Arguments pertinents
1. Non-exécution de la décision : La SCI Odecapon n'a pas justifié avoir exécuté la décision du tribunal ou avoir procédé à la consignation autorisée. Selon l'article 524 alinéa premier du Code de procédure civile, la radiation peut être ordonnée lorsque l'appelant ne justifie pas de l'exécution de la décision.
2. Difficultés financières : La SCI Odecapon a invoqué des difficultés financières, affirmant qu'elle n'avait pas de revenus fonciers ni de chiffre d'affaires, et que ses associés ne pouvaient pas l'aider financièrement. Cependant, la cour a noté qu'aucune preuve comptable récente n'avait été fournie pour étayer ces affirmations.
3. Capacité de restitution : La SARL Dragui Constructions a démontré sa capacité à restituer les sommes en cas d'infirmation du jugement, ce qui a renforcé la décision de la cour de ne pas considérer les conséquences comme manifestement excessives.

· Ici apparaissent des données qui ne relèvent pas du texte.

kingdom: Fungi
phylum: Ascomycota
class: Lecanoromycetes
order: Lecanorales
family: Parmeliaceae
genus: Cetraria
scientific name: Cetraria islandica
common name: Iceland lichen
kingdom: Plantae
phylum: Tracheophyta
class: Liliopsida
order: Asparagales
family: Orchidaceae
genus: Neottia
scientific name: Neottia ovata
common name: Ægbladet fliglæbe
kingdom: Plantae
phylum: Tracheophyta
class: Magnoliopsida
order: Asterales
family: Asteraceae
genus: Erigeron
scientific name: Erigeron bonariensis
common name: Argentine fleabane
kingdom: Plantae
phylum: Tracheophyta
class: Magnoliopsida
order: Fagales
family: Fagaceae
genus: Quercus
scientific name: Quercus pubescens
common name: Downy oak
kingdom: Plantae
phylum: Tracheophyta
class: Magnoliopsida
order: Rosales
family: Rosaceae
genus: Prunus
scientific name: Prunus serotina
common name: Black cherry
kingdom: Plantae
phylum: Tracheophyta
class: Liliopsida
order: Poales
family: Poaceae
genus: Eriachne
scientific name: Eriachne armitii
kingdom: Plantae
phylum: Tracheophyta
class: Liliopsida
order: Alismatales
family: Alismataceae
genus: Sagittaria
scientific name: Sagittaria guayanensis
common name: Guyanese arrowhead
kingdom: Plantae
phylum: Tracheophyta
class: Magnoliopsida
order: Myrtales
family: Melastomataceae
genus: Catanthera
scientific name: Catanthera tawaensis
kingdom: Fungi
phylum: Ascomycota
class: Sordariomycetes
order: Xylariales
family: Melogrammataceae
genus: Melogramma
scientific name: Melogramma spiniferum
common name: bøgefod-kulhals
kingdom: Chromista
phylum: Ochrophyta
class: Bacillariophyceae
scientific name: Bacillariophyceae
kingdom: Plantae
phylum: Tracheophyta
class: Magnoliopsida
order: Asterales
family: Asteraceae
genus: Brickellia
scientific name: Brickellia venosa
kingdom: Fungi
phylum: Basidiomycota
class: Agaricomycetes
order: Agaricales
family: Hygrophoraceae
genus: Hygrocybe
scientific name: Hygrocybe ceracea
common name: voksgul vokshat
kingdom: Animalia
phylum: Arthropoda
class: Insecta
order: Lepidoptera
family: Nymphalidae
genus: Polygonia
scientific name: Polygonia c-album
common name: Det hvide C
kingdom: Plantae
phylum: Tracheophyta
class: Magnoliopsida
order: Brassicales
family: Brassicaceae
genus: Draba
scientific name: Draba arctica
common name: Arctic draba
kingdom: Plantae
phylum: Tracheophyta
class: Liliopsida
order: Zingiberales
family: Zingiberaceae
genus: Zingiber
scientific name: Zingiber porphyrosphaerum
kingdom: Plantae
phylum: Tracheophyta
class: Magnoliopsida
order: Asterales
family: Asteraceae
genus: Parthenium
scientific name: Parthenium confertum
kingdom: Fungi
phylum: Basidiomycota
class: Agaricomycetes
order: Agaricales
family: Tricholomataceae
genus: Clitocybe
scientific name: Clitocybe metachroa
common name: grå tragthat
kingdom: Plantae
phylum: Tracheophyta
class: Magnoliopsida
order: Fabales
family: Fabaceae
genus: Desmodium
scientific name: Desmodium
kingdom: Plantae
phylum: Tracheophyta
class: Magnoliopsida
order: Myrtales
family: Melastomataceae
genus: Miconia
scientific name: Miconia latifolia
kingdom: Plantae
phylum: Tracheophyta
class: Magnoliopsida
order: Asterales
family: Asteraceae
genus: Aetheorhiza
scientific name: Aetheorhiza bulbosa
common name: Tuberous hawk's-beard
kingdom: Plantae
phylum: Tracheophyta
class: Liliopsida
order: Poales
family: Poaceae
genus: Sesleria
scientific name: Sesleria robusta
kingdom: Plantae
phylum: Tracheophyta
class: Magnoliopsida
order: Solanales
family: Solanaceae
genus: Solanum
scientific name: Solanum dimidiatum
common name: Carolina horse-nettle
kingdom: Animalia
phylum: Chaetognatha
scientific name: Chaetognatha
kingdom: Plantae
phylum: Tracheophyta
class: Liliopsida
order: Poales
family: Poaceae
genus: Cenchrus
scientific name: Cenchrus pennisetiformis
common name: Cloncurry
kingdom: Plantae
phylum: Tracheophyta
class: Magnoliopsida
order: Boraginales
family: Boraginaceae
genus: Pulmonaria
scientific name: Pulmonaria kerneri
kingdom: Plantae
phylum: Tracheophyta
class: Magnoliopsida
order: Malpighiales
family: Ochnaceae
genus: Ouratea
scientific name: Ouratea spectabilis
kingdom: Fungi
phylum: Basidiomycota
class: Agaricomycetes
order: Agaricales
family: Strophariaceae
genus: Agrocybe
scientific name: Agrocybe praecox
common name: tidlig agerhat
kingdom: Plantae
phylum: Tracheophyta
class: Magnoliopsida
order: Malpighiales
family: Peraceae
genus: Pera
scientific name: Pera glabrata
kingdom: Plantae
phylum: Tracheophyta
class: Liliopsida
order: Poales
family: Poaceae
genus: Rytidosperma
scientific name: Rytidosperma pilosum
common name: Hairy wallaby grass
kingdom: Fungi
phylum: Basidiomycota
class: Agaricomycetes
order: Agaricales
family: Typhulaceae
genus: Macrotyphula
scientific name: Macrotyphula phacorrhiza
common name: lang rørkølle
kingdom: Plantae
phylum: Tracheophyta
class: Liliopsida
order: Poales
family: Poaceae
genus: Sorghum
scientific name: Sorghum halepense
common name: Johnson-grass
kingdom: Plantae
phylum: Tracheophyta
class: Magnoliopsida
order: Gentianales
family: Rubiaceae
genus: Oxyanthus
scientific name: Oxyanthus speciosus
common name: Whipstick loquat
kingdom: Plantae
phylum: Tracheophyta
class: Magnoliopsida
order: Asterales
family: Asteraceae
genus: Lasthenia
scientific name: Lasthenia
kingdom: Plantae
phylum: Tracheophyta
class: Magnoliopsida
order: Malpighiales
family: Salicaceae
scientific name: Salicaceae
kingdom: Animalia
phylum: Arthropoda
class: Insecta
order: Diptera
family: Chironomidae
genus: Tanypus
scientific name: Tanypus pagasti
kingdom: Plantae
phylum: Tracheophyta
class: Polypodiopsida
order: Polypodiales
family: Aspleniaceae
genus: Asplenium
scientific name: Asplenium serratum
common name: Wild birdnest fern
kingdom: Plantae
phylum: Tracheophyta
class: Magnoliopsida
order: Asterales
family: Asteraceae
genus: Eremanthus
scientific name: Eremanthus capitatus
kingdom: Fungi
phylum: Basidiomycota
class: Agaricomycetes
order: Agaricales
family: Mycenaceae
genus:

Interprétations et citations légales
L'ordonnance s'appuie sur l'article 524 du Code de procédure civile, qui stipule :
- Code de procédure civile - Article 524 : « Lorsque l'exécution provisoire est de droit ou a été ordonnée, le premier président ou, dès qu'il est saisi, le conseiller de la mise en état peut, en cas d'appel, décider, à la demande de l'intimé et après avoir recueilli les observations des parties, la radiation du rôle de l'affaire lorsque l'appelant ne justifie pas avoir exécuté la décision frappée d'appel ou avoir procédé à la consignation autorisée dans les conditions prévues à l'article 521, à moins qu'il lui apparaisse que l'exécution serait de nature à entraîner des conséquences manifestement excessives ou que l'appelant est dans l'impossibilité d'exécuter la décision. »
Cette disposition confère une certaine discrétion au conseiller de la mise en état pour évaluer la situation financière de l'appelant. Dans cette affaire, la cour a jugé que la SCI Odecapon n'avait pas démontré une impossibilité d'exécution, et que les difficultés financières alléguées ne suffisaient pas à justifier la radiation.
En conclusion, la décision de la cour repose sur une évaluation rigoureuse des éléments de preuve fournis par les parties, ainsi que sur une interprétation stricte des dispositions légales applicables, soulignant l'importance de la justification de l'exécution des décisions judiciaires dans le cadre des appels.